In my opinion, YouTube has gone much too far towards the side of taking down videos rather than leaving them up. We don't need to be calling for them to be even more strict with removing videos that people don't like. If you don't like it, you don't have to watch it.
If your goal in taking down conspiracy theory videos is to kill the conspiracy theory, I think that may actually be counterproductive. If the video stays up and everyone laughs about how stupid it is, nothing bad happens. If the video gets taken down then it just provides them an opportunity to shout about how they're trying to spread the truth but they're being silenced by the establishment.
The counterargument here is that "everyone" doesn't laugh about how stupid these videos are.
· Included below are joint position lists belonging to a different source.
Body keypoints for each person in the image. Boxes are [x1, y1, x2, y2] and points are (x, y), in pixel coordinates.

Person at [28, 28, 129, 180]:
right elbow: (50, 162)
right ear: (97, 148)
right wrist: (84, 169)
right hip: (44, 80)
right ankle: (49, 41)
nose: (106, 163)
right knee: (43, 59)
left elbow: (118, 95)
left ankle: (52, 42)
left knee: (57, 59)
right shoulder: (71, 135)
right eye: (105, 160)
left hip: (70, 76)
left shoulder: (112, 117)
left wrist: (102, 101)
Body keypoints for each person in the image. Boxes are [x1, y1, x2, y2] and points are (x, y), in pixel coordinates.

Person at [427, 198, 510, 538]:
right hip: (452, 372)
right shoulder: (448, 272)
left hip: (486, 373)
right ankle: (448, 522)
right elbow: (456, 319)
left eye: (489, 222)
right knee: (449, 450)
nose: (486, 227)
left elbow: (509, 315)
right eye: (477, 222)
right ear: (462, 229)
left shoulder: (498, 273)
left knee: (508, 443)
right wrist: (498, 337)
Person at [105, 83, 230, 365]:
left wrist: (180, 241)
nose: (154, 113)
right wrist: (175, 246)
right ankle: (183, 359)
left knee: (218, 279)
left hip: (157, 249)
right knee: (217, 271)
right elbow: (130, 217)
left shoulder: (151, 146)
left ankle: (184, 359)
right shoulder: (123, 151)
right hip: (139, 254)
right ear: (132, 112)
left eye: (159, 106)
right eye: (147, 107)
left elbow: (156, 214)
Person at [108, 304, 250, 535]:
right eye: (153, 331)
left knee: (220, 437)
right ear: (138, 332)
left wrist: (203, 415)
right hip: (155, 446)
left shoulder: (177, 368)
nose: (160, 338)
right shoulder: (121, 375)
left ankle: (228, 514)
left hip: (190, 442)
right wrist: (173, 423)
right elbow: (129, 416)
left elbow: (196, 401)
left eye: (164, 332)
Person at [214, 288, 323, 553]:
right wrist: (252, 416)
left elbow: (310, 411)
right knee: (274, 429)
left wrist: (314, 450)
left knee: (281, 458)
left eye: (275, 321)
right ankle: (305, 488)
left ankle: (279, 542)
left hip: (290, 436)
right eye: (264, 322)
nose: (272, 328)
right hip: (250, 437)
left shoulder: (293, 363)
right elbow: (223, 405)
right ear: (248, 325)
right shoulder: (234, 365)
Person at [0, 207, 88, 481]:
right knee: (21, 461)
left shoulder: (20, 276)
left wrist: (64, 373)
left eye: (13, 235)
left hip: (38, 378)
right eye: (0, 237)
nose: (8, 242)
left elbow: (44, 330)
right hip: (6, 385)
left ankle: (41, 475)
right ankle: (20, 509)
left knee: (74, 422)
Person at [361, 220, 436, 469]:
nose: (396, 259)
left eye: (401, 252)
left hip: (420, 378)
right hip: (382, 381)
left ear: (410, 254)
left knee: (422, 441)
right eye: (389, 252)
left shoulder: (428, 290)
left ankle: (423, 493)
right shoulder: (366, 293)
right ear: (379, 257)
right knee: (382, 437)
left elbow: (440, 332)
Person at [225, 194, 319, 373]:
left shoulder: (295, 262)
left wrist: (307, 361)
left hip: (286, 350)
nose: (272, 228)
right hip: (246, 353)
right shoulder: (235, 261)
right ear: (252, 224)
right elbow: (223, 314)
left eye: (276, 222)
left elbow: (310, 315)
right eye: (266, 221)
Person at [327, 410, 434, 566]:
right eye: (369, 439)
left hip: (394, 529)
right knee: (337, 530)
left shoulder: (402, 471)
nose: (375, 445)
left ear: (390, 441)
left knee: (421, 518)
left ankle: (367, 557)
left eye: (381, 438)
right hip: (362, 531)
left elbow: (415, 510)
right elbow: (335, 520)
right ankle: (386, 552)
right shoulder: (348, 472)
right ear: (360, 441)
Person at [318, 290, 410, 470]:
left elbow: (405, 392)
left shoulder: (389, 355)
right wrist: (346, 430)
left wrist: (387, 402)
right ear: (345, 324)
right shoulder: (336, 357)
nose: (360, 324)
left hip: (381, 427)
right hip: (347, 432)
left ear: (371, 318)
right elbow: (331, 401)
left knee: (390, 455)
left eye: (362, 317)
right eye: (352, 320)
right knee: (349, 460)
Many people do, maybe most people, but some go, "Well, yeah, it's kinda crazy and stupid, but it makes you think." Fringe ideologues may upload videos to YouTube in part to hear themselves speak and to preach to the choir, but they also expand their audience and reach.
Do you think all videos in which people are wrong about things should be taken down??
Suppose Video A posits "your computer has a little gremlin inside of it and you should shove an oatmeal cookie into the CD slot at least once a month to keep the gremlin happy" and Video B posits "the Jewish-controlled mass media is conspiring to make us believe school shootings are a real thing and you should stockpile weapons for the coming race war." They are both technically "videos in which people are wrong about things," but isn't there a qualitative difference between those two things? Don't you think it's defensible for YouTube to take down Video B without taking down Video A?
I think that videos that say kids didn't die in school shootings should not be allowed to make money off of said videos especially when they try to get people riled up to harass the survivors and their parents.
Furthermore I expect Google to apply their policies evenly which they don't. If violations of Google ToS are reported they should be taken care of don't you think.
It isn't like you can actually debate them on their channels either as they delete comments that don't support them the vast majority of time.
> You seem to be against people putting out content that don't align with your views
Not GP, but I see this a lot as a retort to people who make the claims they did and I tend to call BS on it.
I strongly suspect there is an extremely broad library of "content that doesn't align with their views", including an extremely broad spectrum of political views, they would have zero issues with on YouTube.
Somehow, climate denialism, antivax content (and other health hazards), holocaust denial, general nazi shit etc are consistently not part of that.
Now GP can come in, correct me and tell me that they want everything they ever would disagree with off Youtube for good. But somehow, I suspect they won't.
So, tangential to your post but, tell me: why is it that there's such a consistently-easy-to-define line for content that a lot of people think should be kept off various platforms, and why the hell is it that, whenever I see someone defending such content, it's almost always someone who belongs in the category of people who believe in said content, rather than a staunch defender of free speech.
I ask this knowing full well there are many people I hold in very high esteem, who legitimately do defend extremely vile shit they disagree with, based on free speech principles. Most of those people I personally know work at the EFF and I've never heard them say much about deplatforming nazis. (could it be because free speech is a government thing, not a youtube thing …)
> why the hell is it that, whenever I see someone defending such content, it's almost always someone who belongs in the category of people who believe in said content
Since nobody here has given any indication that they believe in these ideas, it's probably because you simply assume that anyone defending it believes in it.
Possibly also because the concept of not wanting to take down objectionable videos is a "weird" idea, and people who are willing to take weird ideas seriously probably have lots of other weird ideas.
I helped contribute to that article, feel free to ask any questions!